A expressão “Rebeliões Nativistas” refere-se às revoltas e tentativas de revoluções políticas que se desenrolaram em solo brasileiro entre os séculos XVII e XVIII. Essas rebeliões aconteceram nesse período especialmente porque o sistema colonial (começado efetivamente em 1530) já estava consolidado no Brasil e a Corte Portuguesa já conseguia exercer sua autoridade na maior parte do território que dominava, sobretudo naqueles que se tornaram os grandes polos de atividade econômica: a Capitania de Pernambuco e a Capitania de Minas Gerais.

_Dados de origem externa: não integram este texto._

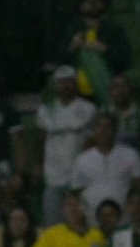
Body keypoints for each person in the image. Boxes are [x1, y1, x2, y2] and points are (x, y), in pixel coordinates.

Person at [36, 66, 96, 226]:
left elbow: (91, 142)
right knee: (53, 224)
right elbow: (40, 140)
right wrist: (38, 166)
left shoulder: (88, 108)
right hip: (53, 174)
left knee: (82, 221)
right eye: (61, 82)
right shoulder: (45, 110)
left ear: (75, 84)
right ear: (55, 85)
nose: (65, 86)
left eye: (69, 82)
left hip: (80, 175)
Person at [69, 113, 140, 223]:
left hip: (124, 220)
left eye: (107, 126)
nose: (103, 131)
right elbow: (75, 192)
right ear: (94, 130)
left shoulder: (131, 154)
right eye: (99, 127)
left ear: (115, 129)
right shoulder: (82, 159)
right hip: (92, 222)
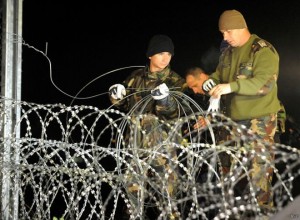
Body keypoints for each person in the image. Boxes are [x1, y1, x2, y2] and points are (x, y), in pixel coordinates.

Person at [202, 9, 281, 214]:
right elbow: (219, 75)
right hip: (232, 124)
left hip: (259, 123)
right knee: (232, 179)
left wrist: (232, 87)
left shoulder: (262, 50)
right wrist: (210, 82)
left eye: (228, 32)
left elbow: (265, 84)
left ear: (241, 27)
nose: (225, 37)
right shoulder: (227, 52)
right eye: (222, 34)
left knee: (258, 181)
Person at [108, 34, 189, 219]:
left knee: (168, 203)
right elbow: (123, 105)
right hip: (136, 147)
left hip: (165, 151)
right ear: (150, 55)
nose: (166, 58)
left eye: (169, 54)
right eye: (161, 53)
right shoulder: (135, 78)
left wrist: (165, 101)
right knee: (132, 203)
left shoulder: (176, 82)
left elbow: (178, 113)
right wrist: (116, 97)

Contudo, o estabelecimento pela Coroa de regras e de exigências para os colonos, como a cobrança de impostos sobre o que se produzia, chocava-se com as perspectivas dos próprios nativos, que aqui passaram a fazer suas próprias regras, inclusive, em alguns momentos, articulando-se com outros povos europeus, como os holandeses e os espanhóis. Esse choque de perspectivas gerou situações extremas, provocando confrontos e tentativas de instituição de governos paralelos com autonomia política.

A chamada Aclamação de Amador Bueno, que ocorreu na Capitania de São Paulo, por exemplo, consistiu em uma tentativa dos bandeirantes paulistas de elegerem o fazendeiro e também bandeirante, Amador Bueno, governador da referida Capitania à revelia da Coroa. As razões para tanto vinham das restrições que a Coroa Portuguesa, após o fim da União Ibérica, passou a impor ao tráfico de índios na colônia (uma das atividades mais lucrativas para os bandeirantes) e, sobretudo à comercialização com os espanhóis por meio das fronteiras na região Sul.

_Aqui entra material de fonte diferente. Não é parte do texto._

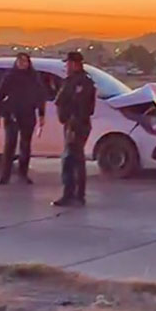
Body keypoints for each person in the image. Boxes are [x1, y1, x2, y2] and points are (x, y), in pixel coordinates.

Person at [52, 52, 96, 207]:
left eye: (69, 63)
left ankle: (73, 194)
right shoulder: (71, 81)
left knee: (72, 160)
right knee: (73, 159)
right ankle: (74, 193)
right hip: (71, 124)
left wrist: (72, 122)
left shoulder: (82, 82)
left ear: (76, 64)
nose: (67, 66)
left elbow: (81, 106)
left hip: (77, 124)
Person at [0, 53, 46, 185]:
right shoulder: (10, 76)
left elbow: (41, 96)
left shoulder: (34, 77)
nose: (23, 64)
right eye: (20, 61)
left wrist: (41, 114)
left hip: (28, 114)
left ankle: (23, 174)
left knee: (25, 145)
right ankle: (5, 176)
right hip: (12, 114)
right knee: (9, 145)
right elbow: (0, 95)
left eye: (25, 61)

Outro exemplo foi a Revolta de Beckman, ocorrida em 1684, na cidade de São Luís do Maranhão. Essa revolta teve como motivo central as exigências de melhorias nas relações entre Maranhão e a Coroa Portuguesa, que, segundo os revoltosos, não garantia o devido amparo à região. Os líderes da revolta eram irmãos (Tomás e Manuel) Beckman e deram nome ao evento. A rebelião durou cerca de um ano e foi debelada por tropas portuguesas em 1685.

Nas primeiras décadas do século XVIII, alguns confrontos tornaram-se notórios e todos estavam direta ou indiretamente associados à administração da Coroa Portuguesa no Brasil. Três deles são notórios e seguem abaixo:

A Guerra dos Mascates: Esse conflito ocorreu em meio à situação em que a Capitania de Pernambuco encontrava-se nas décadas que se seguiram após a expulsão dos holandeses em 1654. A situação financeira dos senhores de engenho, cujo centro político estava na cidade de Olinda, agravava-se, haja vista que os bancos da Holanda que os financiavam no passado não mais o faziam. Como tinham controle sobre a autoridade local, a Câmara de Olinda, esses senhores de engenho induziram o governo a aumentar os impostos que os comerciantes tributavam. A maior parte desses comerciantes estava em Recife e, em protesto, entre os anos de 1710 e 1711, rebelou-se contra Olinda. Esses comerciantes eram chamados de mascates, por isso o nome da revolta.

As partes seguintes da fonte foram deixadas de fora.